● **What this task involves**
Beginning with the line that contains "Dream All-American Committee", restate each line below through the final one exactly, and exclude the pictures.

%%

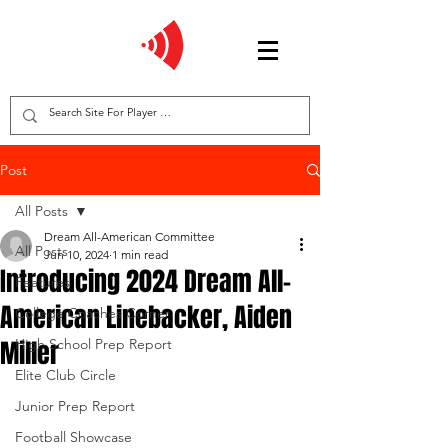
Post
All Posts
Dream All-American Committee
All Posts
Jun 10, 2024
1 min read
Introducing 2024 Dream All-
Features
American Linebacker, Aiden
College Coaches Corner
Miller
High School Prep Report
Elite Club Circle
Junior Prep Report
Football Showcase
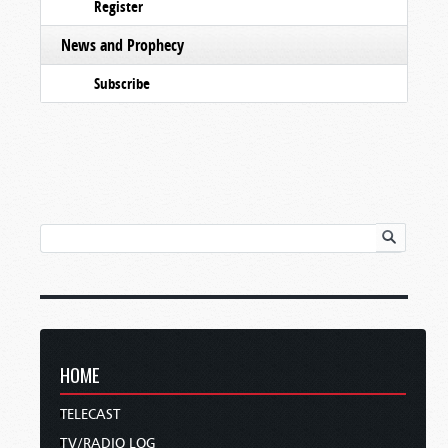
Register
News and Prophecy
Subscribe
HOME
TELECAST
TV/RADIO LOG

%%

● **Solution**
Dream All-American Committee
All Posts
Jun 10, 2024
1 min read
Introducing 2024 Dream All-
Features
American Linebacker, Aiden
College Coaches Corner
Miller
High School Prep Report
Elite Club Circle
Junior Prep Report
Football Showcase
Register
News and Prophecy
Subscribe
HOME
TELECAST
TV/RADIO LOG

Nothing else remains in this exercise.